I have a column containing strings that are comprised of different words but always have a similar structure structure. E.g.:
2cm off ORDER AGAIN (191 1141)
I want to extract the sub-string that starts after the second space and ends at the space before the opening bracket/parenthesis.
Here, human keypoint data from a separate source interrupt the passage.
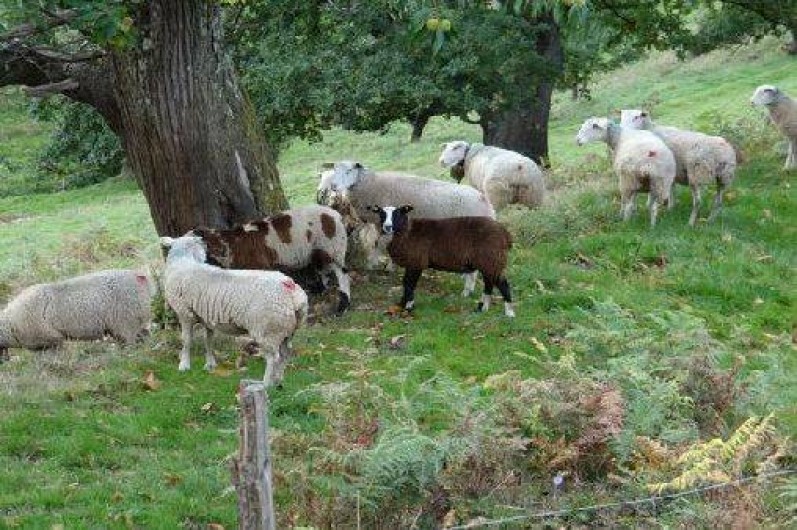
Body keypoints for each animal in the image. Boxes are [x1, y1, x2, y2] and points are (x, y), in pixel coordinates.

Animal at [0, 269, 153, 358]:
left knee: (130, 342)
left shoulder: (50, 340)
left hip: (126, 321)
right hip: (132, 320)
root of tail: (140, 276)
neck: (9, 324)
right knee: (143, 336)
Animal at [160, 235, 308, 386]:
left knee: (273, 357)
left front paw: (184, 365)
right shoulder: (207, 318)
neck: (184, 262)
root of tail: (289, 286)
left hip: (268, 329)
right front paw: (210, 365)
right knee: (285, 354)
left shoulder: (184, 313)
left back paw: (266, 383)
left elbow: (186, 340)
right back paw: (278, 380)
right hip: (287, 329)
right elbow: (208, 340)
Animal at [191, 204, 351, 314]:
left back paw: (343, 305)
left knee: (342, 273)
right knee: (322, 267)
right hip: (318, 249)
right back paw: (319, 289)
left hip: (333, 246)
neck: (233, 244)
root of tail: (336, 215)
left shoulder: (261, 265)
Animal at [317, 160, 495, 297]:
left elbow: (379, 245)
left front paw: (375, 265)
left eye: (349, 171)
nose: (333, 186)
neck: (370, 185)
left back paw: (467, 290)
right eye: (334, 169)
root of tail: (486, 203)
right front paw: (389, 265)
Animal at [367, 205, 515, 317]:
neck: (407, 231)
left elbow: (410, 284)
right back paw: (482, 308)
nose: (387, 227)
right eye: (381, 214)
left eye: (398, 214)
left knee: (502, 284)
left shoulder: (416, 262)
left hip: (491, 259)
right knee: (489, 284)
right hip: (488, 262)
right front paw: (402, 303)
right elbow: (405, 283)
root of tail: (505, 233)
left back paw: (509, 312)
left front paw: (409, 306)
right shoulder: (411, 263)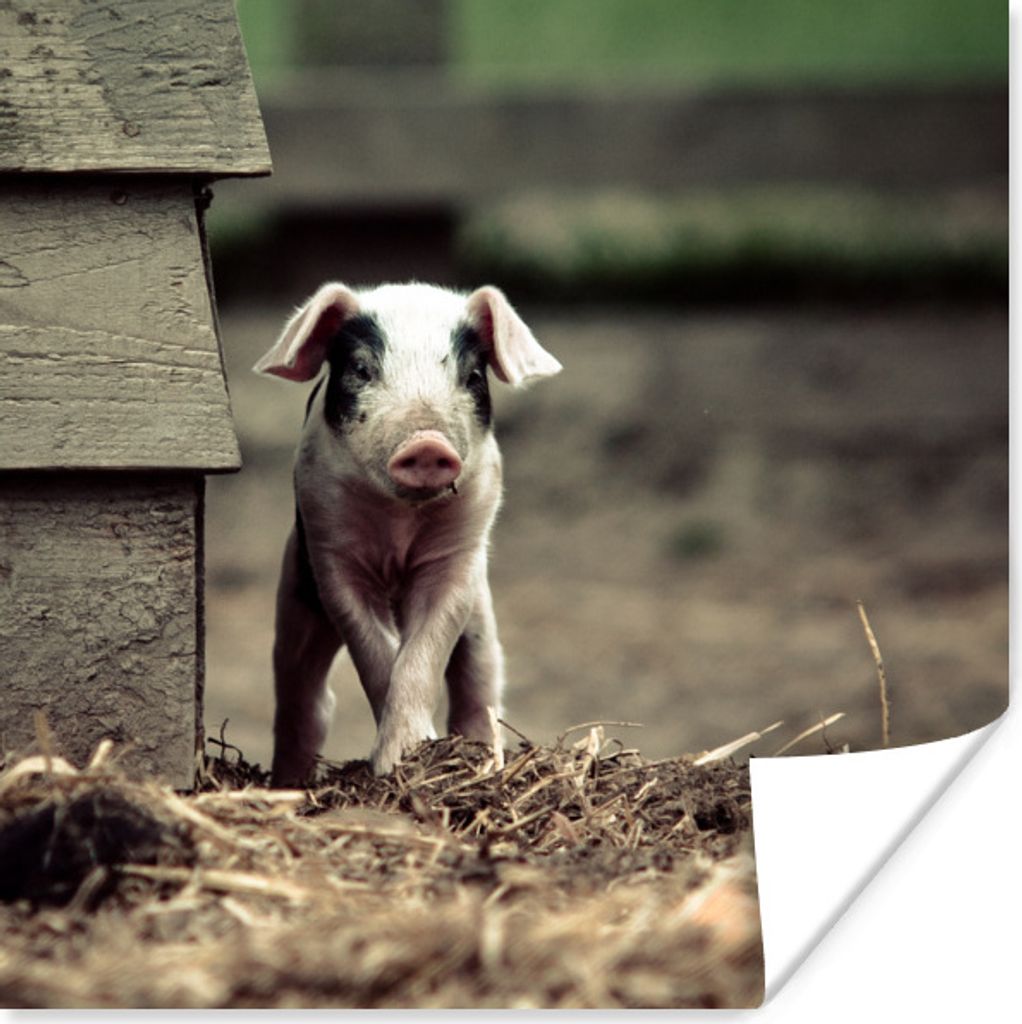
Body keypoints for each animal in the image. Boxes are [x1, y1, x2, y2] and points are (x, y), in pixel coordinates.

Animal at [254, 282, 562, 785]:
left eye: (472, 375)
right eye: (361, 369)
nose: (427, 444)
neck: (400, 525)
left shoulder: (459, 553)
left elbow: (422, 653)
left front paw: (414, 754)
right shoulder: (330, 549)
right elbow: (377, 652)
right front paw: (394, 763)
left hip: (481, 610)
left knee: (481, 680)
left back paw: (486, 759)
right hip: (295, 594)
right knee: (305, 698)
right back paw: (289, 783)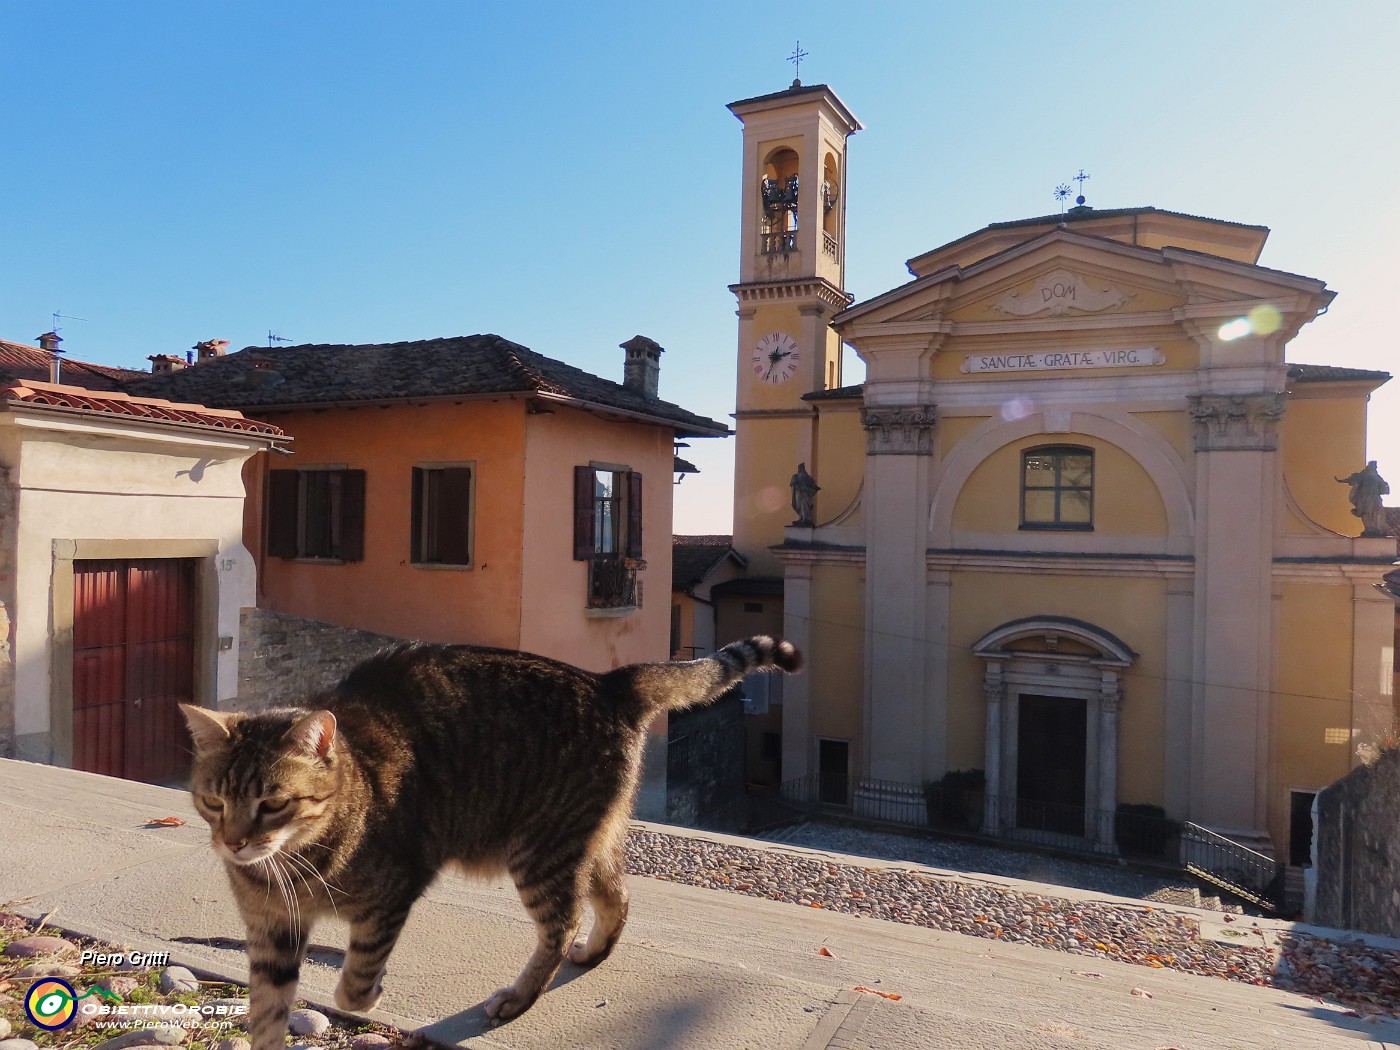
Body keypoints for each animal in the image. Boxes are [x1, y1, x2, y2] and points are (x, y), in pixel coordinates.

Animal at [182, 632, 806, 1047]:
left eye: (273, 803)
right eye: (214, 801)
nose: (234, 843)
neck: (294, 863)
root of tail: (608, 682)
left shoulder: (392, 894)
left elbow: (354, 982)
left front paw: (368, 992)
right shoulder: (270, 931)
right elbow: (267, 1012)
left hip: (540, 850)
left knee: (562, 922)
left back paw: (519, 997)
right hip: (582, 841)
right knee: (616, 897)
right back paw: (593, 953)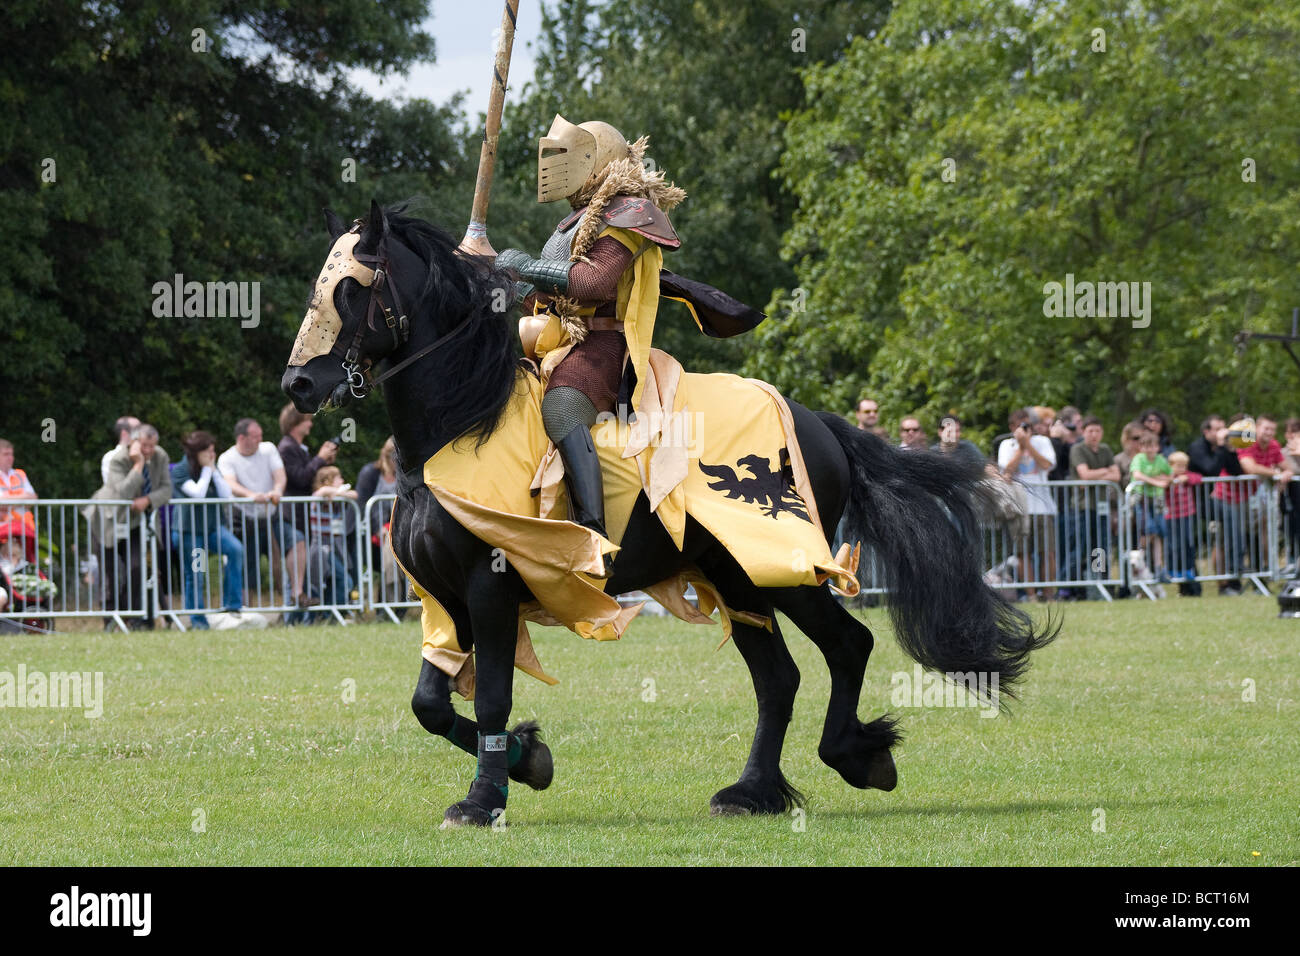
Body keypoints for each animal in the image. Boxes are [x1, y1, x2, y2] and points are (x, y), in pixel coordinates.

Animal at [282, 201, 1055, 832]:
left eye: (351, 289)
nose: (299, 384)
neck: (464, 422)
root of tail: (820, 422)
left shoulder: (488, 588)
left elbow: (493, 696)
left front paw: (483, 800)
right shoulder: (441, 599)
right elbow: (430, 704)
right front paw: (530, 761)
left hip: (781, 570)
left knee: (848, 647)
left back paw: (853, 756)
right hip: (739, 581)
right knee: (779, 678)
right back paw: (753, 791)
So in this example I want to extract ORDER AGAIN.
Is this possible?
You could use str.extract here:
df["out"] = df["col"].str.extract(r'^\w+ \w+ (.*?)(?: \(|$)')
Note that this answer is robust even if the string doesn't have a (...) term at the end.
Here is a demo showing that the regex logic is working.
You can try the following:
r"2cm off ORDER AGAIN (191 1141)".split(r"(")[0].split(" ", maxsplit=2)[-1].strip()
#Out[3]: 'ORDER AGAIN'
If the pattern of data is similar to what you have posted then I think the below code snippet should work for you:
import re
data = "2cm off ORDER AGAIN (191 1141)"
extr = re.match(r".*?\s.*?\s(.*)\s\(.*", data)
if extr:
print (extr.group(1))
You can try the following code
s = '2cm off ORDER AGAIN (191 1141)'
second_space = s.find(' ', s.find(' ') + 1)
openparenthesis = s.find('(')
substring = s[second_space : openparenthesis]
print(substring) #ORDER AGAIN
r"2cm off ORDER AGAIN (191 1141)".split(r"(")[0].split(" ", maxsplit=2)[-1]